*** Block opens ***

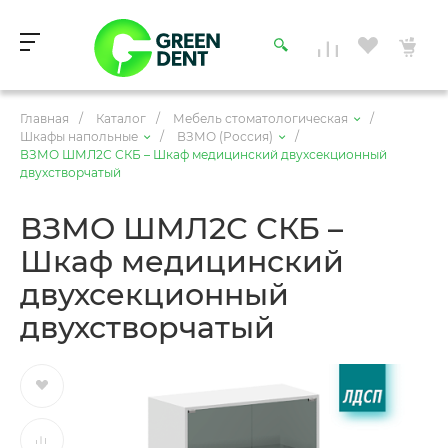
Главная
/
Каталог
/
Мебель стоматологическая
/
Шкафы напольные
/
ВЗМО (Россия)
/
ВЗМО ШМЛ2С СКБ – Шкаф медицинский двухсекционный
двухстворчатый
ВЗМО ШМЛ2С СКБ –
Шкаф медицинский
двухсекционный
двухстворчатый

*** Block closes ***

* TASK ITEM *
Reproduce all the data as it stands. The pictures are not part of the copy.

* TASK RESPONSE *
Главная
/
Каталог
/
Мебель стоматологическая
/
Шкафы напольные
/
ВЗМО (Россия)
/
ВЗМО ШМЛ2С СКБ – Шкаф медицинский двухсекционный
двухстворчатый
ВЗМО ШМЛ2С СКБ –
Шкаф медицинский
двухсекционный
двухстворчатый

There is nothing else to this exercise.